ROMA Il copione è già tutto scritto. Il governo metterà la fiducia sulla legge elettorale anche al Senato, dopo averla messa alla Camera; le opposizioni protesteranno vivamente, come hanno già fatto ieri abbandonando i lavori della commissione, un Aventino senatoriale; fuori palazzo Madama ci sarà la manifestazione dei contrari, che questa volta si presentano come Comitato per la democrazia costituzionale, kermesse alla quale hanno già promesso la loro presenza i parlamentari di Sinistra italiana, di Mdp-articolo1 (i bersaniandalemiani fuoriusciti dal Pd) ma non dei cinquestelle, che protestano per conto loro, non fanno alleanze neanche all'opposizione.
Non c'è neanche bisogno di convocare il Consiglio dei ministri, avendolo fatto la volta scorsa per la Camera, non serve per porre di nuovo la fiducia al Senato.
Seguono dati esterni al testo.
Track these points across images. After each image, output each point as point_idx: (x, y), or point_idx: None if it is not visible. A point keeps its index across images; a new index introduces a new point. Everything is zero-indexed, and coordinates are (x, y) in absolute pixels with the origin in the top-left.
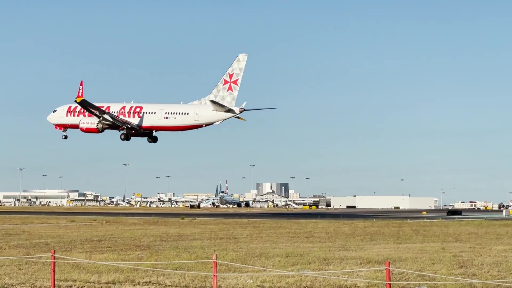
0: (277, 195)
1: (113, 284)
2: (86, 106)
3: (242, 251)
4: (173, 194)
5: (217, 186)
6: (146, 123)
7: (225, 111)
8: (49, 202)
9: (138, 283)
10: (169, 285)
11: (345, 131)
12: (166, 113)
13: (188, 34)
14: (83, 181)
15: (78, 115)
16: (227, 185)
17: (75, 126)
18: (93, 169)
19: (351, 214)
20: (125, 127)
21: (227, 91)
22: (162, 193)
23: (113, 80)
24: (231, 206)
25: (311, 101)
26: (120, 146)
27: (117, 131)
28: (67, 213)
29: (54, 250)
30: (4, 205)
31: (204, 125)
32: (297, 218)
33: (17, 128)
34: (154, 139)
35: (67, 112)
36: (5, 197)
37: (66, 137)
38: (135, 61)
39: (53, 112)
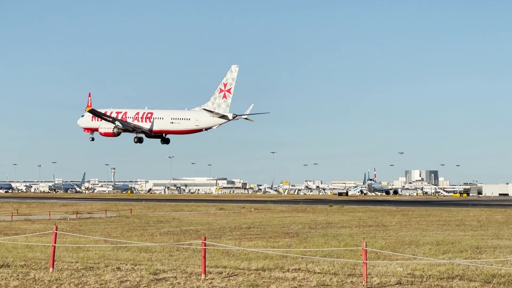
0: (426, 183)
1: (262, 271)
2: (96, 114)
3: (391, 239)
4: (321, 181)
5: (365, 173)
6: (155, 127)
7: (219, 117)
8: (198, 189)
9: (287, 270)
10: (318, 272)
11: (496, 117)
12: (171, 118)
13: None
14: (231, 169)
15: (101, 120)
16: (375, 172)
17: (97, 130)
18: (241, 156)
19: (504, 202)
20: (137, 131)
21: (222, 98)
22: (310, 181)
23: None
24: (379, 193)
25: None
26: (268, 134)
27: (134, 134)
28: (216, 201)
29: (205, 237)
30: (155, 192)
31: (204, 129)
32: (447, 206)
33: None
34: (166, 141)
35: (92, 117)
36: (155, 185)
37: (93, 139)
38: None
39: (81, 117)
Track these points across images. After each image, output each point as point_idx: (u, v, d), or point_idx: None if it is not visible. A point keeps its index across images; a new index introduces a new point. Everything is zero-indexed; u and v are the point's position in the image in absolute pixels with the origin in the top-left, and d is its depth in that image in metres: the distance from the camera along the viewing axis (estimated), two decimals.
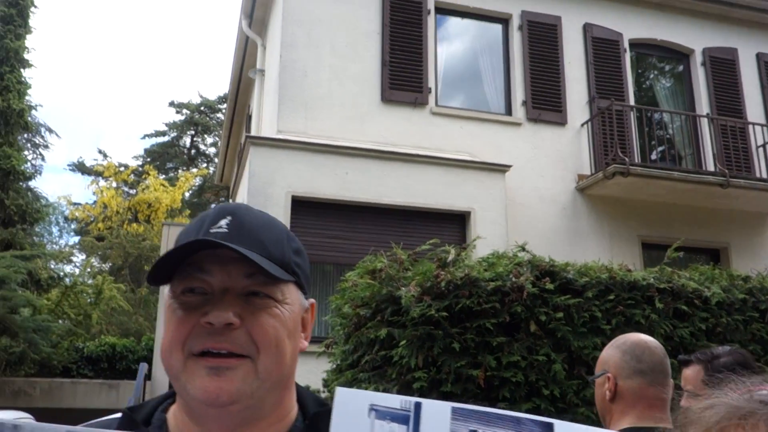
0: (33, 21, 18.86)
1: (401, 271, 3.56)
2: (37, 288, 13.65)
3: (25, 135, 18.83)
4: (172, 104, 30.08)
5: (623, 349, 1.91)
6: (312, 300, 1.00)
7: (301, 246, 0.98)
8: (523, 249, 3.72)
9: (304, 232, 7.63)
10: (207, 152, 30.70)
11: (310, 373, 6.12)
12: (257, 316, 0.86)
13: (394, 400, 0.83)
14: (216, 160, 28.32)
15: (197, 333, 0.84)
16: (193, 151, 30.41)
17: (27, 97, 18.17)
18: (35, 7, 18.88)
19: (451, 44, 9.55)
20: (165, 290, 0.93)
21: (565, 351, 3.47)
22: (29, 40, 18.60)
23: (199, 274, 0.86)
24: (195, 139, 30.40)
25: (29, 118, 18.33)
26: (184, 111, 30.03)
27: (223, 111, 29.11)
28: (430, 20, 9.14)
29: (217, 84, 52.95)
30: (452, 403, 0.85)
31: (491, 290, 3.36)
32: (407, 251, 3.80)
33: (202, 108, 30.02)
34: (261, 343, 0.85)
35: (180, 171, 27.75)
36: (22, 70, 18.07)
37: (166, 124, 29.91)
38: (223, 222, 0.89)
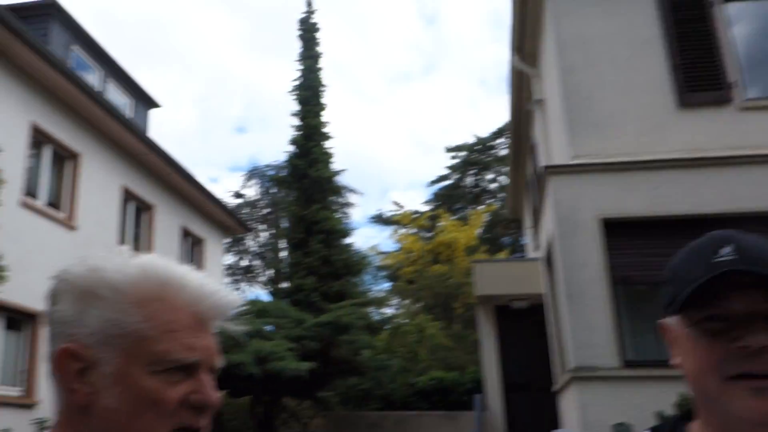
0: (324, 98, 21.66)
1: None
2: (370, 331, 15.42)
3: (332, 197, 21.47)
4: (448, 149, 31.86)
5: None
6: None
7: None
8: None
9: (620, 254, 7.55)
10: (489, 188, 31.71)
11: (663, 393, 6.04)
12: None
13: None
14: (499, 195, 29.12)
15: (730, 357, 0.89)
16: (477, 189, 31.66)
17: (331, 165, 20.85)
18: (323, 86, 21.69)
19: (747, 31, 8.78)
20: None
21: None
22: (324, 116, 21.39)
23: (718, 302, 0.91)
24: (477, 177, 31.65)
25: (336, 183, 21.02)
26: (460, 153, 31.54)
27: (498, 146, 29.96)
28: (717, 11, 8.55)
29: (485, 122, 54.72)
30: None
31: None
32: None
33: (476, 147, 31.23)
34: None
35: (468, 210, 29.05)
36: (323, 142, 20.81)
37: (448, 168, 31.71)
38: (725, 250, 0.93)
Si tratterà anzi di cinque fiducie, una per articolo, da votare una dopo l'altra, a ripetizione mercoledì e giovedì, giorno in cui si dovrebbero concludere i lavori e approvare definitivamente il Rosatellum bis versione un terzo di collegi uninominali e due terzi proporzionale. «La fiducia a questo punto diventa legittima difesa», la frase del sottosegretario Luciano Pizzetti che le opposizioni non hanno gradito granché.
Come stanno le cose? Sempre da copione, il M5S ha presentato una cinquantina di emendamenti sulle autonomie linguistiche (48 per la precisione), l'unica materia sulla quale è possibile chiedere il voto segreto. «E' ovvio che tanti emendamenti sulle autonomie non hanno senso, è tutto strumentale», ribattono dalle parti della maggioranza. Poi ci sono i lavori in commissione, che sono proceduti a rilento (8 articoli votati su 181 in tutta la giornata), le richieste di modifica vengono respinte, e il tutto culmina con l'abbandono della commissione da parte di M5S, SI e Mdp al grido «è tutta una farsa», «non accettano alcuna nostra modifica».
Regge il patto tra Pd, Forza Italia, Lega e centristi, i numeri in aula dovrebbero essere assicurati. Ma mentre FI e Lega abbandoneranno i lavori perché non possono votare la fiducia al governo, un supporto alla maggioranza verrà ancora una volta dalla quindicina di senatori verdiniani, che non stanno al governo, non stanno ufficialmente in maggioranza, ma si comportano come se lo fossero.
I PASSAGGI
Il copione prevede questi passaggi: a illustrare la legge elettorale sarà Totò Torrisi, il presidente della commissione, in mattinata, visto che la commissione che presiede ha votato il testo (grazie anche all'assenza delle opposizioni) e lo ha nominato relatore; Torrisi parlerà subito dopo la sospensione per la commemorazione di Guido Rossi e a seguire della Rivoluzione d'ottobre, quindi ripresa del tema e presentazione delle pregiudiziali a voto palese; a questo punto, o comincia la discussione generale oppure, molto più probabilmente, Anna Finocchiaro si alzerà nell'aula che la vede protagonista da anni e chiederà tra urla e schiamazzi il voto di fiducia. C'è infine l'incognita del presidente Pietro Grasso, che non si è finora pronunciato sulla fiducia ma che, assicurano dalle parti del Pd, al massimo potrà far slittare di un po' i lavori, ma non intralciare.
La fiducia al Senato, con l'approvazione definitiva del Rosatellum, ha di fatto ucciso nella culla il tentativo di dialogo che sembrava essersi socchiuso tra Pd e Mdp, con quest'ultima che chiedeva, attraverso Roberto Speranza, di modificare il Rosatellum introducendo preferenze e voto disgiunto, entrambi indigesti ai contraenti del patto. «Ok al dialogo, ma dovete approvare il Rosatellum così com'è», la risposta di Ettore Rosato. «Dal Pd risposte arroganti o nessuna risposta, così è il punto di non ritorno», ha avvertito Pier Luigi Bersani. Un dialogo che ha aperto brecce anche tra i proponenti, se è vero che Tomaso Montanari ha apostrofato Speranza di «fare come Pisapia» per il solo fatto di aver proposto di sedersi a un tavolo.